Стол в ее гостеприимном доме был уставлен яствами: рыба из Цны, пареная репа из русской печки, оттуда же пышные пироги с морковью, чай с душистым медом из своих ульев. Приусадебные клочки земли, о которых в те времена старались помалкивать, и уж тем более партийные боссы, давали возможность людям кое-как перебиваться на подножном корму.

В автобиографических записках «Как это было и как это есть» («Советская Россия», Москва, 1973 год) у отца есть юмористическое описание своеобразной обстановки в доме у Титовой:

«Жила она в доме, по наследству переходившем от одного секретаря райкома к другому. Некий секретарь, любитель зеленого убранства, обзавелся фикусами. В течение последующих лет они превратились в огромные ветвистые деревья. Выдворить их можно было, либо уничтожив, либо разрушив стену. Так и жила Титова в фикусовом лесу, негодуя на эти фикусы, но и жалея их, и посылая проклятия в адрес того, кто их разводил».

Из-под своих развесистых фикусов Агриппина Тихоновна Титова шагнула прямо на страницы романа Н. Вирты «Крутые горы», а впоследствии и на сцену спектакля «Дали неоглядные», где выступала под именем Анны Павловны Ракитиной. Образ этой женщины с ее сомнениями, с ее душевным неустройством – самый убедительный и жизненный как в романе, так и в пьесе. Понятно, однако, что одного удачного образа совершенно недостаточно для прозаического произведения, названного «романом».
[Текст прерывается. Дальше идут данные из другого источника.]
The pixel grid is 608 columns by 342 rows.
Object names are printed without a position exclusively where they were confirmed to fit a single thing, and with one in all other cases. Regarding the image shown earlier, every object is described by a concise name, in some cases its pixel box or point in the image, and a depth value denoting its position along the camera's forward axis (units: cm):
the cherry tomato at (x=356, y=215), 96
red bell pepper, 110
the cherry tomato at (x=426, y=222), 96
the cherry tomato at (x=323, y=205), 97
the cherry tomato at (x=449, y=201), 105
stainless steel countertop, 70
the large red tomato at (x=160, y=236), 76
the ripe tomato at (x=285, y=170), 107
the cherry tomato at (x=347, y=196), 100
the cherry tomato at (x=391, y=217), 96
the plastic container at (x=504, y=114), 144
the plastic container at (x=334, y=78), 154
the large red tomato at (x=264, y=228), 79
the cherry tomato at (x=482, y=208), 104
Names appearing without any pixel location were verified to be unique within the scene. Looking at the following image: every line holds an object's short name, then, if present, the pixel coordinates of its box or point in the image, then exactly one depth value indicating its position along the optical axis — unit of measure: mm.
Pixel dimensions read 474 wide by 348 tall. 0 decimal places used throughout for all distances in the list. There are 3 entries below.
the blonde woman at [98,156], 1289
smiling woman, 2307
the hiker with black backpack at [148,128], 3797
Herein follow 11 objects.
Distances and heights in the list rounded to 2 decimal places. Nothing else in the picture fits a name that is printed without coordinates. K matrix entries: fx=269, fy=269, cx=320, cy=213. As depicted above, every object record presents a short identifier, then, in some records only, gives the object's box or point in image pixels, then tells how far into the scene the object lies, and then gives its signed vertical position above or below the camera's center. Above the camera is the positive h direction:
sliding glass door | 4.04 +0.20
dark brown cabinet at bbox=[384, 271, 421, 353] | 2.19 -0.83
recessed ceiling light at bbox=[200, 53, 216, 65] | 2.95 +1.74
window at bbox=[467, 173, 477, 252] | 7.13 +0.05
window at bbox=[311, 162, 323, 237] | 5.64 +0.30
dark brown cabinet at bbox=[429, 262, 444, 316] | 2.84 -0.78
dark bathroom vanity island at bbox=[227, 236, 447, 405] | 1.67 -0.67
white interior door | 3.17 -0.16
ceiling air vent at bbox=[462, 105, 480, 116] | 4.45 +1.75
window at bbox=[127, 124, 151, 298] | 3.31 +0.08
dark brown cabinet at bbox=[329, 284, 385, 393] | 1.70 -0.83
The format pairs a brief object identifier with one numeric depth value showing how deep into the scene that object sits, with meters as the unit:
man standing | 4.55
Сложно сказать однозначно, чего больше всего недостает в романе «Крутые горы». Обобщенных образов, поэтического мышления, переплавляющего реалии бытия в ткань художественного повествования?! Так и кажется, что толстый том романа представляет собой «сырые», необработанные заметки писателя, которые он ежедневно делал в своем дневнике все пять лет, проведенные в Горелом. Взявшийся его читать наверняка найдет в нем полезные советы и рекомендации по самым актуальным вопросам ведения сельского хозяйства, но не обнаружит в нем только одного – писательского вдохновения, а без него страницы книги оставались неодушевленными, как страницы какого-нибудь счетного талмуда.